Despite how it looks the building does seem to be structurally sound.
“As I’ve said many times before, my view is that the old water filtration plant should be on Boulder City’s short list of structures worth preserving, both from an architectural perspective and from a historical perspective,” said Mayor Rod Woodbury. “And it’s usually most cost-effective and easiest to preserve any building when it’s being put to beneficial use. … I’m open to all legitimate proposals.

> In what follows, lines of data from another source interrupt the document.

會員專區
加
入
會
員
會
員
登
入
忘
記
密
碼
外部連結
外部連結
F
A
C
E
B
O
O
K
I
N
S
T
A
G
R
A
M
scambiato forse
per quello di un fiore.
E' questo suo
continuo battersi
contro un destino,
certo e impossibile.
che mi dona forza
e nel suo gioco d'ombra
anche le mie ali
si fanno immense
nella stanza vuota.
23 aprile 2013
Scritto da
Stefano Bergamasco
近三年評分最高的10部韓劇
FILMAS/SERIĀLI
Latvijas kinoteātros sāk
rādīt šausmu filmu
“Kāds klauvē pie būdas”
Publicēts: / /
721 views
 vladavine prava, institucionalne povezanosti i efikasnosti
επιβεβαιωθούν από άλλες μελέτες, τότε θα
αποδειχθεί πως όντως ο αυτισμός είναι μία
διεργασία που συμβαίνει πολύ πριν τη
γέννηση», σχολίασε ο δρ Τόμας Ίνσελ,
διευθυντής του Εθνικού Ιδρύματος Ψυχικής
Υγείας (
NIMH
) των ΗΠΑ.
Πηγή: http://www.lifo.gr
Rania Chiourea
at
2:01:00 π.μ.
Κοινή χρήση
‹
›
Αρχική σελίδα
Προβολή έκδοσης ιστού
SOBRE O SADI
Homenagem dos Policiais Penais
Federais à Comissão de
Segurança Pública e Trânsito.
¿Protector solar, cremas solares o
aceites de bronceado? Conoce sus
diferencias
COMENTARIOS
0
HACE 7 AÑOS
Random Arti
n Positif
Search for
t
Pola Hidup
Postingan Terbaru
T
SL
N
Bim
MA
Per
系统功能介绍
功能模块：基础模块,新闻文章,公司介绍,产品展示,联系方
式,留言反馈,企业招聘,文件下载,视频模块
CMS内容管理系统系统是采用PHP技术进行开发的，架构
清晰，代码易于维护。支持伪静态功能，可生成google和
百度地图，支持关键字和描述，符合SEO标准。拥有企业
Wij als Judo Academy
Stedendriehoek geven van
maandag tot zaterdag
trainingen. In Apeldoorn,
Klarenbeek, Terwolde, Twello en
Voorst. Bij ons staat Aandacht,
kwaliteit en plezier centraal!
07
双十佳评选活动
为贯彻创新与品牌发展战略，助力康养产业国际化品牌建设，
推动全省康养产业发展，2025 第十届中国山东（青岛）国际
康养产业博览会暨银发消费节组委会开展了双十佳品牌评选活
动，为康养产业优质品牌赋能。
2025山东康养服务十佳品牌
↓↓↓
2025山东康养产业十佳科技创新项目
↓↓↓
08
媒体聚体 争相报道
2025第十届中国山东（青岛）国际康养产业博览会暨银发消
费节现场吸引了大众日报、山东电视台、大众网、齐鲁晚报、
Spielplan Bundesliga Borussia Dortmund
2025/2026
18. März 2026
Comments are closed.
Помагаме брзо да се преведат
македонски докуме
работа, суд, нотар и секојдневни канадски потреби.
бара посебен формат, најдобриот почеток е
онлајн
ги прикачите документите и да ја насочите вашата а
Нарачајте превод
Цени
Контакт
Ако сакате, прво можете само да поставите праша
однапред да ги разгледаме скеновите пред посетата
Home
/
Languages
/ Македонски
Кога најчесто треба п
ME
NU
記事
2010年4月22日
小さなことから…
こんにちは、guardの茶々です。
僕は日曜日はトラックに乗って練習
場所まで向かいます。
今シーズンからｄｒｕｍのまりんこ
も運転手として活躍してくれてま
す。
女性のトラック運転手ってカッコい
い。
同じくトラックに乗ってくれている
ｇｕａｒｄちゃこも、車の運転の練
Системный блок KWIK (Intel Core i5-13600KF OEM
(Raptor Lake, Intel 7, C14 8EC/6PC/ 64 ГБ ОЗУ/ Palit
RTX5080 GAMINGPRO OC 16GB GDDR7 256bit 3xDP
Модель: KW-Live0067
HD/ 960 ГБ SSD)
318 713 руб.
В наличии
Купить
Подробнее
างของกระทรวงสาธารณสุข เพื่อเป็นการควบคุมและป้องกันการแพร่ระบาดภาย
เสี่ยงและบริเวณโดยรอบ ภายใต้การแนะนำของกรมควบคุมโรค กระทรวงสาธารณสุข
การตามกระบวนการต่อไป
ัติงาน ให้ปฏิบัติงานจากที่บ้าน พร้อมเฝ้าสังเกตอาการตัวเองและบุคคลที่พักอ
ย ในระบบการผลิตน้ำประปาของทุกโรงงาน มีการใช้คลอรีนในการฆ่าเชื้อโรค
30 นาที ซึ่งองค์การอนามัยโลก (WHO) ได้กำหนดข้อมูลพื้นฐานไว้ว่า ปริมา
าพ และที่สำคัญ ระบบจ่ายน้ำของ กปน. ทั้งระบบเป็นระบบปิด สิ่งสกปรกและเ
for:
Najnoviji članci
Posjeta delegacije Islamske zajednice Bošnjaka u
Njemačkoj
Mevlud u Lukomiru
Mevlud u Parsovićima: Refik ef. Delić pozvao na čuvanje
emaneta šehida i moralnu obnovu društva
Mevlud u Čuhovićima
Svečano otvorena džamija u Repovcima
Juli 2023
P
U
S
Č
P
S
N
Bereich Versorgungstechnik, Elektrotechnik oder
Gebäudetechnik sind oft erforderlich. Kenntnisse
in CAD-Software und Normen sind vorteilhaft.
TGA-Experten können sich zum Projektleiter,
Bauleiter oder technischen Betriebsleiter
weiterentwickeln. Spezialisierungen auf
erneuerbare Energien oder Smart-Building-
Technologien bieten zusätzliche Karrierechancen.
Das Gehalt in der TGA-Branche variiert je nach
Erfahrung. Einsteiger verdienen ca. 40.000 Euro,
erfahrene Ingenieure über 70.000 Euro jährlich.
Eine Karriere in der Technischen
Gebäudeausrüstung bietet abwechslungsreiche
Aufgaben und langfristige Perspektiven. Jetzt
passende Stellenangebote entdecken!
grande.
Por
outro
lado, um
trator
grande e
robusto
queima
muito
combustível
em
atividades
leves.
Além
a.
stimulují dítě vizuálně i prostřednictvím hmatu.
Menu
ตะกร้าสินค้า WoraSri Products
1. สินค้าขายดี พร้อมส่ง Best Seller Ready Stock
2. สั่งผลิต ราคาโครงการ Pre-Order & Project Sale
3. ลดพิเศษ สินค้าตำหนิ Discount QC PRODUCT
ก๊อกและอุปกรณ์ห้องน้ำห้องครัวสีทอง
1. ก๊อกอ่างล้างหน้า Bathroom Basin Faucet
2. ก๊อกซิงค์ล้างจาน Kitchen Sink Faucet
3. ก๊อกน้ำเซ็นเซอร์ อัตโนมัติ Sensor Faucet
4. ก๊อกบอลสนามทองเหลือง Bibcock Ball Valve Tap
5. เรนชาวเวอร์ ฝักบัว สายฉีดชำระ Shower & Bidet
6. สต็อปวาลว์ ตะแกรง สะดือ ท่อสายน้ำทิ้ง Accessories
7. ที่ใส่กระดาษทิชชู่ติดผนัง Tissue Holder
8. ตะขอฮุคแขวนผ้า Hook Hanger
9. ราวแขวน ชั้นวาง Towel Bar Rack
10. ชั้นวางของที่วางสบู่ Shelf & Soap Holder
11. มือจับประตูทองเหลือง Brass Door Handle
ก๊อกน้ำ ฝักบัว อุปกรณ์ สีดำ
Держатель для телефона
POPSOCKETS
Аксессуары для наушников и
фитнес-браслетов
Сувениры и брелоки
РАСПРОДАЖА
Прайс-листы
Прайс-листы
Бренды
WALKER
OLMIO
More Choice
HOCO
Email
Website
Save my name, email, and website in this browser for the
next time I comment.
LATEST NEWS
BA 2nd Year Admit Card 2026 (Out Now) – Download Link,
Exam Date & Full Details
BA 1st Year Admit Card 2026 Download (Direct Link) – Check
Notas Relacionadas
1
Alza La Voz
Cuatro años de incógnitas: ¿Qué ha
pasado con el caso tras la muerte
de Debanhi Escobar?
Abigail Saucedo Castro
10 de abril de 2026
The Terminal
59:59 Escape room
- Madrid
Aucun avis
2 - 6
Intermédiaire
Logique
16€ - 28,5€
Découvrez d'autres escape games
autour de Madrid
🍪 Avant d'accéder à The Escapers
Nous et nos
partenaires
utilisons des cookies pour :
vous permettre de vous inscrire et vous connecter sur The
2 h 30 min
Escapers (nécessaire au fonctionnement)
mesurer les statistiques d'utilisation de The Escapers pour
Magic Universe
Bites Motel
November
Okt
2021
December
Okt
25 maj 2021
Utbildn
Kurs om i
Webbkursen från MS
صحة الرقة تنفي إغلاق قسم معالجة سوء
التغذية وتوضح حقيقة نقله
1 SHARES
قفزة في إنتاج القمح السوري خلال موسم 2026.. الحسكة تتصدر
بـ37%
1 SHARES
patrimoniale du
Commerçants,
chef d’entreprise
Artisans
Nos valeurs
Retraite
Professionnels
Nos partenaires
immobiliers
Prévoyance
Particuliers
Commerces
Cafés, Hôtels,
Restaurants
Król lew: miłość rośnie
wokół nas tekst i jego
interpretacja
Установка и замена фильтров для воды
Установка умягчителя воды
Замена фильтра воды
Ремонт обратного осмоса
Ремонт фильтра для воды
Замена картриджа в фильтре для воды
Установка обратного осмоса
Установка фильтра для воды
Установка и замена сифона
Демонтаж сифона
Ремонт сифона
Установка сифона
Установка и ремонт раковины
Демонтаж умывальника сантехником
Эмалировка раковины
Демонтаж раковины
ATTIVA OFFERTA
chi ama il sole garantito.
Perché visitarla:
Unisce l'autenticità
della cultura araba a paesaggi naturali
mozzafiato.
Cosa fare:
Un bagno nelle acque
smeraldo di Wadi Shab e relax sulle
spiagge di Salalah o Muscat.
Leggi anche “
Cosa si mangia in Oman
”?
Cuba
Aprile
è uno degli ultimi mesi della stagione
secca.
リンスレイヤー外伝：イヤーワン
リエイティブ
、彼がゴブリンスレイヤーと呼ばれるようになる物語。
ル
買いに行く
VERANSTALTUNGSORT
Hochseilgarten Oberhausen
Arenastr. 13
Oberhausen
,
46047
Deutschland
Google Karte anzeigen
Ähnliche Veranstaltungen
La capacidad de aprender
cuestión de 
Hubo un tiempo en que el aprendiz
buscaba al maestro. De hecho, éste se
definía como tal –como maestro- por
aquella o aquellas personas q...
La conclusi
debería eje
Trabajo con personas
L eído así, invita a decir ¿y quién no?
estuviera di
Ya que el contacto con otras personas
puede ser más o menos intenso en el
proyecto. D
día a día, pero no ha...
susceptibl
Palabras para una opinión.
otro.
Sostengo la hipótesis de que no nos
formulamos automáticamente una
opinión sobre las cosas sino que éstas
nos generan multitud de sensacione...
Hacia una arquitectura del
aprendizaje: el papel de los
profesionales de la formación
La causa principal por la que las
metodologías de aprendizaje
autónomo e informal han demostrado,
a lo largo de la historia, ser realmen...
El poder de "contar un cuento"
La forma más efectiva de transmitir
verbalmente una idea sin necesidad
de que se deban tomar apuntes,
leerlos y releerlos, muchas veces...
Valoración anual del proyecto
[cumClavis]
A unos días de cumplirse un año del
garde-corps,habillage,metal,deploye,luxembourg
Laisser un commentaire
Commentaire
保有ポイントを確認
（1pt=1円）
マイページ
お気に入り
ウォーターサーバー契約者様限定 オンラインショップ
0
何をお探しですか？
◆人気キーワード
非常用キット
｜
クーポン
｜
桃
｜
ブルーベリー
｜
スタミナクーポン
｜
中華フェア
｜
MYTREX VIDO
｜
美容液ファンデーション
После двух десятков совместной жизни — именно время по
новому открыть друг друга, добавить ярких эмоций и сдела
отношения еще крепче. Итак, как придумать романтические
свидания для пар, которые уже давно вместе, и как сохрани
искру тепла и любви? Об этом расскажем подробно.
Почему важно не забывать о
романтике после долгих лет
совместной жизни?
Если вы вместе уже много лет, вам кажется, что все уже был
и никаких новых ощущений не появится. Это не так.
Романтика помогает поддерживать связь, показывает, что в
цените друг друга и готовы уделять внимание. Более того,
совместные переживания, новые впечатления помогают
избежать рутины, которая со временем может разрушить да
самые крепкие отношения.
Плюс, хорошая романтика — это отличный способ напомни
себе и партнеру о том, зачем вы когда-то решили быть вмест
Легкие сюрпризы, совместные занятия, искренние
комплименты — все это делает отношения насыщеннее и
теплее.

But whatever the use, it needs to be backed by a strong and truly feasible business plan that isn’t going to be just flushing public money down the drain and end up being more of a burden than it’s worth.”
Just what that plan would be remains unclear.
“It should all be preserved, possibly repurposed, but at all costs, we should not knock down any historic buildings in town,” said Councilman Rich Shuman.
Leavitt said the city and community have a “unique opportunity to collaborate” and come up with ideas.
“As part of this process, I would ask our city manager to organize a community outreach campaign so that we can hear all the creative and constructive ideas that our citizenry might have.”
Once that process is complete, Leavitt said recommendations could be made to the council about the property including the community gardens and Reflections park.
McManus also said people have offered their time and skills at their expense to work on the building.